Le spectateur (lecteur ou auditeur) apprend à faire quelque chose de soi-même, apprend à faire des efforts ou à acquérir du caractère. Même si cela requiert du temps, dans la mesure où il ne va pas de soi de s’arracher à l’environnement quotidien pour se plonger dans l’univers des œuvres. (pp. 169-170)
Insistant sur le caractère historique de l’émergence de la relation entre œuvre et spectateur, Christian Ruby analyse cette histoire, montre son évolution et les leviers de sa transformation : il passe du classique (scopique) au moderne (civique) jusqu’au contemporain sans céder sur les analyses critiques. S’il défend vigoureusement l’approche contemporaine de la scène artistique qui nécessite de nouveau outils pour penser ce rapport (contexte, dialogue et enjeu d’interférences), il souligne également certaines limites. Si l’éducation esthétique est une question historique qui nourrit l’émancipation du citoyen (une politique de l’adresse à), Christian Ruby interroge également certains mécanismes contemporains qui menacent la place du public et de l’espace public. Si le public le public se transforme en gens (p. 277 et suivantes), si le spectateur se réduit à n’être plus qu’un consommateur, c’est alors l’espace public (et la question même du peuple comme enjeu politique) qui est menacé, neutralisé par une indifférence esthétique.

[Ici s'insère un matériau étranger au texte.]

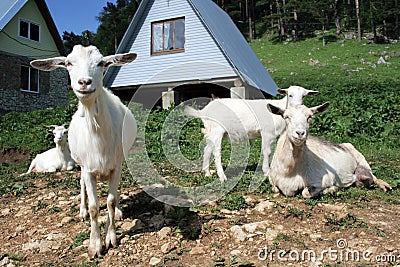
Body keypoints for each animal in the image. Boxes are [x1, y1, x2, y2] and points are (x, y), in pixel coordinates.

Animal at [30, 45, 138, 258]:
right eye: (68, 63)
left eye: (102, 63)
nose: (84, 82)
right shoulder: (87, 169)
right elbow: (95, 207)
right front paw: (95, 245)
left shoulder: (116, 166)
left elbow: (111, 201)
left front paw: (111, 237)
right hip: (81, 165)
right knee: (81, 187)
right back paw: (82, 211)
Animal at [183, 86, 318, 182]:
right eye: (289, 94)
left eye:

Mais Christian Ruby nous indique où il situe son livre et sa pensée :
Par conséquent, déployer de nouvelles théories de la formation du spectateur, c’est se placer du côté de la culture et des arts modernes, compte tenu du rôle critique qu’il joue dans ce contexte. C’est aussi souligner derechef que l’éducation esthétique ne relève pas de la nature mais de l’histoire. Par conséquent cette éducation peut être refaite. Enfin, cela revient à indiquer que la réflexion esthétique relative au spectateur et au public comporte une dimension politique et sociale, pour ne pas dire historique, non négligeable. (pp. 274-275)
Si L’âge du public et du spectateur questionne le « devenir spectateur », Devenir contemporain ? est une question posée au temps présent. Ce dernier livre prolonge parfaitement les enjeux de L’âge du public et du spectateur en traquant les apories du consensus et du sens commun par ces nouveaux exercices que propose l’art contemporain au spectateur. Mais parlant de l’art contemporain, Christian Ruby nous met en garde contre une généralisation piège. Il faut penser la notion d’art contemporain comme une attente (un devenir) et non comme un objet clos déterminé par une classification historique.
Par conséquent, examiner la couleur du temps au prisme de l’art contemporain procure au moins un avantage, celui d’obliger chacun à une remise en exercice de soi dans un monde que l’on ne peut cesser de songer à transformer. Cet examen nous conduit à comprendre que l’on n’est pas contemporain, mais qu’on le devient.
L’ensemble des chapitres de Devenir contemporain ? s’impose comme une synthèse riche et stimulante de la pensée de Christian Ruby mais aussi des enjeux contemporain de l’esthétique [2].
[1] Christian Ruby, philosophe, est directeur de la revue Raison Présente et rédacteur en chef de la revue en ligne Le Spectateur européen. On le retrouve également sur le site et la revue en ligne Espace Temps.
[2] vers une esthétique publique comme le propose Nathalie Blanc.